[What you need to do]
A. In the forum posts about puzzles in video games, which game did one poster stop playing because of a sudden tic-tac-toe genre shift?
B. Pick up the forum posts about puzzles in video games and keep them going after their last line.

[Extract to read]
━━━━━━━━

Devil May Cry 4 had just the puzzle crap. Why did Nero (If that was his name) at some point of the mission have to throw a huge dice while his "Little self" like Monopoly move around in spaces? That was just a waste of time personally... had nothing to do with demons. Least they should of replaced it with a more meaningful puzzle or something involving Demons. All well...

Machinarium's sudden tic-tac-toe genre shift made me stop playing it, exactly because I felt violently pulled out of the game.

Browsing through eh official forum at the time, I noticed a lot of other people had the same complaint.

Another example is Castlevania: Lords of Shadow. They stuck a puzzle everywhere, even right after a boss one time. I'm glad I watched a LP of it, because I sure as hell would not enjoy playing it.

anyGould:
The Riven number puzzle is perfect for this. You see the weird symbols everywhere, and then you find the classroom, and there are the symbols, arranged in the classic "number line". Ta-da!

(Of course, it also has the !@#$% marble puzzle, but nobody's perfect.)

━━━━━━━━

[Information shown]
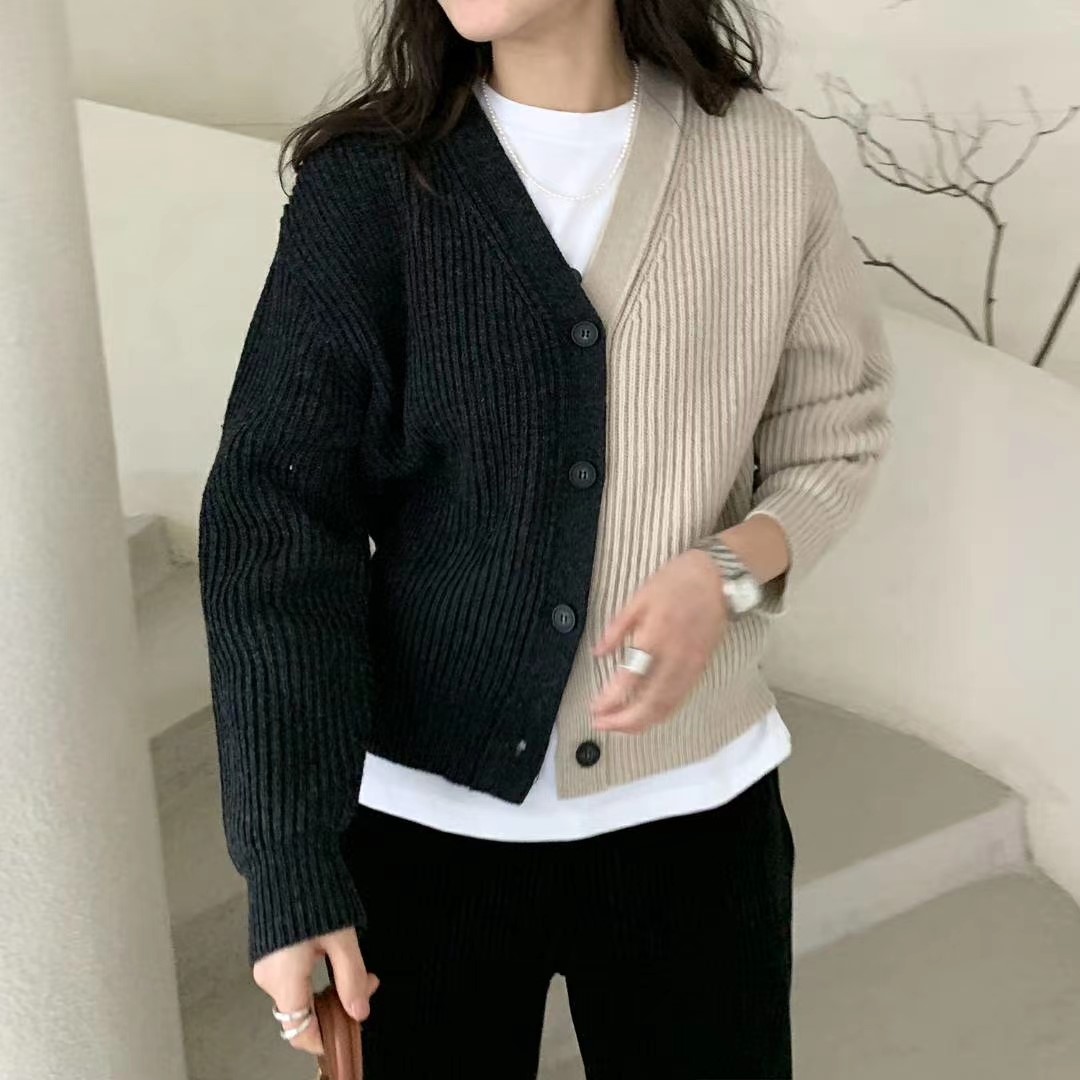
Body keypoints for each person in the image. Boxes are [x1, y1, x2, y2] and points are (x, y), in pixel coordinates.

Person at [197, 0, 893, 1074]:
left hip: (698, 818)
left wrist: (724, 576)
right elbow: (278, 531)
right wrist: (289, 860)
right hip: (424, 834)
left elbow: (832, 439)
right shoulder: (371, 189)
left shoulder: (761, 160)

━━━━━━━━

[Written answers]
A. Machinarium

B.
For me, if there's one puzzle that feels out of place in Riven, it's figuring out how to get into Gehn's lab on Book Assembly Island. The whole "climb through the duct work" solution just seemed... stupid. And the pipe you're climbing through in no way seems large enough to accommodate you, especially with the fan supports welded to either end (the water pipe immediately prior to this puzzle is only slightly better).

To be honest, I really love both of the huge overarching puzzles in Riven: the marble one and the one that block access to the Moiety Age. I may be a bit biased toward the marble one though... I played the game for the first time as a kid with my dad and my uncle (the circumstances of how I managed to play through and finally beat Riven are amusing, but lengthy enough for their own post), and I hit upon the puzzle's methodology before either of them. We were only hindered in actually solving it by our combined ineptitude with regards to spatial relations ;). It's quite impressive to step back from both puzzles and realize that almost without fail, every other element of the game is building up to those two solutions, which are as complex as they are because of what effectively amounts to a very passive-aggressive arms race between Gehn and the Moiety in terms of securing their strongholds from one another.

Riven to this day remains my very favorite game of the series - and one of my favorite games ever - because Cyan did such an exceptional job integrating the story, characters, environment, and puzzles into a cohesive whole, while providing enough of a balance between trial-and-error and clue-giving in the puzzle designs to avoid frustration (this is where Myst 4 in particular falls flat on its face).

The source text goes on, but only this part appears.